If $a = u + u^3 + u^5$ then this becomes $u a + 1 = a$, and rearranging this gives $a(1 - u) = 1$, or $a = \dfrac{1}{1 - u}$.
So all we have to do is find $\Re\left(\dfrac{1}{1 - u}\right)$.
$\dfrac{1}{1 - u} = \dfrac{1}{1 - \cos(\pi/7) - i \sin(\pi/7)} = \dfrac{1 - \cos(\pi/7) + i \sin(\pi/7)}{2 - 2 \cos(\pi/7)}$
so
$\Re\left(\dfrac{1}{1 - u}\right) = \dfrac{1 - \cos(\pi/7)}{2 - 2\cos(\pi/7)} = \dfrac{1}{2} $
You could obtain this by first multiplying $\cos(\pi/7)+\cos(3\pi/7)+\cos(5\pi/7)$ by $2\sin(\pi/7)$ and then applying the double angle formula for $\sin$ and sum to product formula for $\cos x \sin y$.

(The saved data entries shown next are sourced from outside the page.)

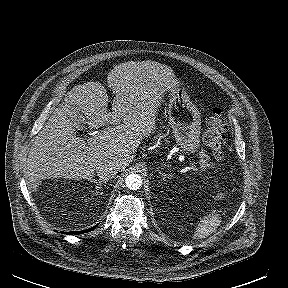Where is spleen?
Here are the masks:
<instances>
[{"mask_svg":"<svg viewBox=\"0 0 288 288\" xmlns=\"http://www.w3.org/2000/svg\"><path fill=\"white\" fill-rule=\"evenodd\" d=\"M221 223L220 216L218 214H210L204 216L198 223L196 230L193 234V239H202L208 237L214 232V230Z\"/></svg>","mask_w":288,"mask_h":288,"instance_id":"1","label":"spleen"}]
</instances>
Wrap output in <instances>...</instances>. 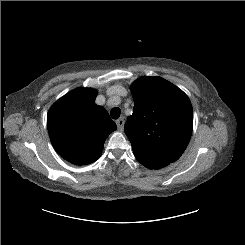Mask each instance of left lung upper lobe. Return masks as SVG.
<instances>
[{"mask_svg": "<svg viewBox=\"0 0 245 245\" xmlns=\"http://www.w3.org/2000/svg\"><path fill=\"white\" fill-rule=\"evenodd\" d=\"M133 114L125 124L136 159L148 169H161L185 151L193 128L188 96L161 77H141L131 85Z\"/></svg>", "mask_w": 245, "mask_h": 245, "instance_id": "1", "label": "left lung upper lobe"}]
</instances>
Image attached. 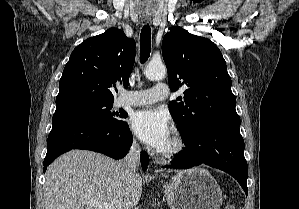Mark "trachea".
I'll return each mask as SVG.
<instances>
[{"label": "trachea", "mask_w": 299, "mask_h": 209, "mask_svg": "<svg viewBox=\"0 0 299 209\" xmlns=\"http://www.w3.org/2000/svg\"><path fill=\"white\" fill-rule=\"evenodd\" d=\"M151 52V28L144 25L140 34V61L144 63L148 60Z\"/></svg>", "instance_id": "obj_1"}]
</instances>
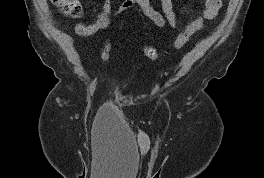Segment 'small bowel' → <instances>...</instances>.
<instances>
[{
    "instance_id": "small-bowel-1",
    "label": "small bowel",
    "mask_w": 264,
    "mask_h": 178,
    "mask_svg": "<svg viewBox=\"0 0 264 178\" xmlns=\"http://www.w3.org/2000/svg\"><path fill=\"white\" fill-rule=\"evenodd\" d=\"M160 5L161 11H158L151 5L150 0H122L115 9H112L111 1L104 0L102 9L94 22L90 25L79 22L75 26V31L80 36H91L107 28L111 23L112 16L120 15L133 6L138 7L157 27H170L175 29L178 22L172 0H160ZM221 6V0H205L204 10L187 25L186 30L192 34L199 31L205 21L212 20L216 17Z\"/></svg>"
}]
</instances>
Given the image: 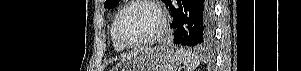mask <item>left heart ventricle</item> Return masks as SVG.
Here are the masks:
<instances>
[{
	"label": "left heart ventricle",
	"mask_w": 301,
	"mask_h": 71,
	"mask_svg": "<svg viewBox=\"0 0 301 71\" xmlns=\"http://www.w3.org/2000/svg\"><path fill=\"white\" fill-rule=\"evenodd\" d=\"M159 24V17L152 8L134 5L122 17L121 33L126 41L137 42L154 34Z\"/></svg>",
	"instance_id": "1"
}]
</instances>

Let $a=\pi/7$, $b=3\pi/7$, and $c=5\pi/7$.
Using $$ 2\cos x\sin x =\sin 2x $$ and $$ \cos x\sin y= {\sin(x+y)-\sin(x-y)\over2 } $$ we have $$ \eqalign{ (\cos a+\cos b+\cos c)\cdot 2\sin a &=\color{maroon}{2\cos a\sin a}+\color{darkgreen}{2\cos b\sin a} +\color{darkblue}{2\cos c\sin a}\cr &=\color{maroon}{\sin 2a }+\color{darkgreen}{\sin(b+a)-\sin(b-a)}+\color{darkblue}{ \sin(c+a)-\sin(c-a)}\cr &=\color{teal}{\sin(2\pi/7) }+ {\color{purple}{\sin(4\pi/7)}\color{teal}{-\sin(2\pi/7)}}+ { \sin(6\pi/7)-\color{purple}{\sin(4\pi/7)}}\cr &=\sin(6\pi/7)\cr &=\sin (\pi/7)\cr &=\sin a. } $$ Now divide both sides of $$ (\cos a+\cos b+\cos c)\cdot 2\sin a =\sin a $$ by $2\sin a$.

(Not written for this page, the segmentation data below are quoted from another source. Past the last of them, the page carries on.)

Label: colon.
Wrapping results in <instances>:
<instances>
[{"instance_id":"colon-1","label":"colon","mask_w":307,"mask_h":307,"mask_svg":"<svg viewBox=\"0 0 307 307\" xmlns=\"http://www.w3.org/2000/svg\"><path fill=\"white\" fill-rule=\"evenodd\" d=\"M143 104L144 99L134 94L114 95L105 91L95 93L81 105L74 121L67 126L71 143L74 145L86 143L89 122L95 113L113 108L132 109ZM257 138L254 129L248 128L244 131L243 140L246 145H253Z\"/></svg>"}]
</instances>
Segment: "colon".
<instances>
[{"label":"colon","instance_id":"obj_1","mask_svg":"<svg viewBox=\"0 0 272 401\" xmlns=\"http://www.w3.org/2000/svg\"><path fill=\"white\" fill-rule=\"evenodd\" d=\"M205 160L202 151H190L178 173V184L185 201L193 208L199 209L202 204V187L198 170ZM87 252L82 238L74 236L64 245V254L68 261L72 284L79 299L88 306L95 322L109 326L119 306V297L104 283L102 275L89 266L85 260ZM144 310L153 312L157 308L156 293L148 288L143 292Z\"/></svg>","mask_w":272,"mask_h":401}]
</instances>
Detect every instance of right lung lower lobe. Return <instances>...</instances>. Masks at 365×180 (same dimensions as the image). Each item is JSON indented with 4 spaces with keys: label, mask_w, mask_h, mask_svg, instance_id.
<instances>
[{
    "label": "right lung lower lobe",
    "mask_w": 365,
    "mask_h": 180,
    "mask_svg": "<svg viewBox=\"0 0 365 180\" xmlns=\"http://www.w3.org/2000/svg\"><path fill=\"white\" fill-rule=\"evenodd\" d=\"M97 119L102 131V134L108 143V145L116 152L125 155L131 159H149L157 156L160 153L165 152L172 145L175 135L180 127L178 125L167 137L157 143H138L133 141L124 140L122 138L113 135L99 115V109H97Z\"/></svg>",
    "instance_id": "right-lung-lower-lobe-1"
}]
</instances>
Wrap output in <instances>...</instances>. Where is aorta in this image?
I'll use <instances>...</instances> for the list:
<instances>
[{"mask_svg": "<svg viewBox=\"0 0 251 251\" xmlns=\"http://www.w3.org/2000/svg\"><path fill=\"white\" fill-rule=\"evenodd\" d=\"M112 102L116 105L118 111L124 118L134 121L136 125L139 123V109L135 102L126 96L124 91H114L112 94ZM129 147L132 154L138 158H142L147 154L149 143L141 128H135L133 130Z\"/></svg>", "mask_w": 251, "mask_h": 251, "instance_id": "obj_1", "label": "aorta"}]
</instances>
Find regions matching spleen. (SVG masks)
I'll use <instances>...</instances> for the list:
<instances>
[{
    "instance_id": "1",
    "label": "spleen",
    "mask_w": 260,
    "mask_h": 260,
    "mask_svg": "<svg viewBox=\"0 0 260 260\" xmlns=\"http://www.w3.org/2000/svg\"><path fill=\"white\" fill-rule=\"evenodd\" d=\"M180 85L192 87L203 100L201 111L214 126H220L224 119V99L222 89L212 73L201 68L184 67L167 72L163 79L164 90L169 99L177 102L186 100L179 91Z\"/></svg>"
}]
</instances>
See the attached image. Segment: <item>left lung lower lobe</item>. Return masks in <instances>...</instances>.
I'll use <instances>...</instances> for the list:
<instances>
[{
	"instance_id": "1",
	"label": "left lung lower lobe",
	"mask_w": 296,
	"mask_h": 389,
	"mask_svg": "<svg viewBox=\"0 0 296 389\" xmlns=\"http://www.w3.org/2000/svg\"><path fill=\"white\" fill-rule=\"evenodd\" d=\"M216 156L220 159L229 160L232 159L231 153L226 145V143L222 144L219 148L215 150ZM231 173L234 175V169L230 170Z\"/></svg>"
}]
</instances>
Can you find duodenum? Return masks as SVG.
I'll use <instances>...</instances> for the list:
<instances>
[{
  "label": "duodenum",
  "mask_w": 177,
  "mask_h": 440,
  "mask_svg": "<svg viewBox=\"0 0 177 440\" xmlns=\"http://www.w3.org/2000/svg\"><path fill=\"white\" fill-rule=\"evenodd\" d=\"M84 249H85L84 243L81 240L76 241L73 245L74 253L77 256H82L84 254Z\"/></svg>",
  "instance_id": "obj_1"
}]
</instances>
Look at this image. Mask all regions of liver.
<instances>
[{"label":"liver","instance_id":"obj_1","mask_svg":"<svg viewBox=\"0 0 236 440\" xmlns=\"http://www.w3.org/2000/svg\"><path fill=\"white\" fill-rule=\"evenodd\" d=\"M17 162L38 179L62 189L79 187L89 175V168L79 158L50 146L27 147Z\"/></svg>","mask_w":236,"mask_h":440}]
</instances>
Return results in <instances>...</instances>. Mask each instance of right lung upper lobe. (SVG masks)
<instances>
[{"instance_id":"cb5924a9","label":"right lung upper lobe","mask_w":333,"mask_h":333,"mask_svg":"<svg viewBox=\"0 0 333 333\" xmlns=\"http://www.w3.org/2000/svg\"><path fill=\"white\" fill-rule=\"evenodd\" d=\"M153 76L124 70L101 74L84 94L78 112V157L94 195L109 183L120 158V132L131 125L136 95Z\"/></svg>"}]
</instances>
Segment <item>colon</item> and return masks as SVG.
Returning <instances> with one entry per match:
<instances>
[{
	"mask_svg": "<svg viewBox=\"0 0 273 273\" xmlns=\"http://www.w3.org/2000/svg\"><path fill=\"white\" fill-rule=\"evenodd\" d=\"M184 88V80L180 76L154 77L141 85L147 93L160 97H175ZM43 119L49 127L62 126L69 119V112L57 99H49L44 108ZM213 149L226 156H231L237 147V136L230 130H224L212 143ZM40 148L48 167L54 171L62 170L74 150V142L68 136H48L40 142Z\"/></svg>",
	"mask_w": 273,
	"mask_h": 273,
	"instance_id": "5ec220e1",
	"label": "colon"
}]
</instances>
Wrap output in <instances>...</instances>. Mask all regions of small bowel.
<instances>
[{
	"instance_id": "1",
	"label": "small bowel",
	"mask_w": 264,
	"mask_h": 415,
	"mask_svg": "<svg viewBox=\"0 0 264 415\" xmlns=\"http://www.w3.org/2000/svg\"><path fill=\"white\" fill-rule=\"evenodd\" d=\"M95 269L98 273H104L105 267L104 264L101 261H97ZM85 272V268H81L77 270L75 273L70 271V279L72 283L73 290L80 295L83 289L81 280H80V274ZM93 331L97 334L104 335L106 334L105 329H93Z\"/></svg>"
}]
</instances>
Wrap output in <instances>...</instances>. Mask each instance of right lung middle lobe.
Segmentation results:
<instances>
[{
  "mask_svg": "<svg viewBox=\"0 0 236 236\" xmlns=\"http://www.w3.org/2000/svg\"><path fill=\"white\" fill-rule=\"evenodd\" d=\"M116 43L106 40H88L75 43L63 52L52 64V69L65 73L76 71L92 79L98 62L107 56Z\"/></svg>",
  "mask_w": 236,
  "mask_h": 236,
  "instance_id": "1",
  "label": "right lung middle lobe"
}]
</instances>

To elaborate on Mathlover's comment, the three numbers $\cos\frac{\pi}{7}$, $\cos\frac{3\pi}{7}$, and $\cos\frac{5\pi}{7}$ are the three roots of the monic Chebyshev polynomial of the third kind
$$\hat{V}_n(x)=\frac{\cos\left(\left(n+\frac12\right)\arccos\,x\right)}{2^n\cos\frac{\arccos\,x}{2}}=\frac1{2^n}\left(U_n(x)-U_{n-1}(x)\right)$$
where $U_n(x)=\frac{\sin((n+1)\arccos\,x)}{\sqrt{1-x^2}}$ is the usual Chebyshev polynomial of the second kind, and the last relationship is derived through the trigonometric identity
$$2\sin\frac{\theta}{2}\cos\left(\left(n+\frac12\right)\theta\right)=\sin((n+1)\theta)-\sin\,n\theta$$
The question then is essentially asking for the negative of the coefficient of the $x^2$ term of $\frac18(U_3(x)-U_2(x))$ (Vieta); we can generate the two polynomials using the definition given above, or through an appropriate recursion relation. We then have
$$\begin{align*}U_2(x)&=4x^2-1\\U_3(x)&=8x^3-4x\end{align*}$$
and we thus have
$$\hat{V}_3(x)=\frac18((8x^3-4x)-(4x^2-1))=x^3-\frac{x^2}{2}-\frac{x}{2}+\frac18$$
which yields the identities
$$\begin{align*} \cos\frac{\pi}{7}+\cos\frac{3\pi}{7}+\cos\frac{5\pi}{7}&=\frac12\\ \cos\frac{\pi}{7}\cos\frac{3\pi}{7}+\cos\frac{3\pi}{7}\cos\frac{5\pi}{7}+\cos\frac{\pi}{7}\cos\frac{5\pi}{7}&=-\frac12\\ \cos\frac{\pi}{7}\cos\frac{3\pi}{7}\cos\frac{5\pi}{7}&=-\frac18 \end{align*}$$
Geometric picture: if $N$ is an integer greater than 1, the points $\left(\cos\frac{2\pi j}{N},\sin\frac{2\pi j}{N}\right)$, for $0\le j\lt N$, are equally distributed on the unit circle. More precisely, this set of points is unchanged if you rotate the plane by $\frac{2\pi}{N}$ about the origin. If we think of the points as a set of equal masses, then the center of mass has to be a point that is unchanged under rotation. There is only one such point.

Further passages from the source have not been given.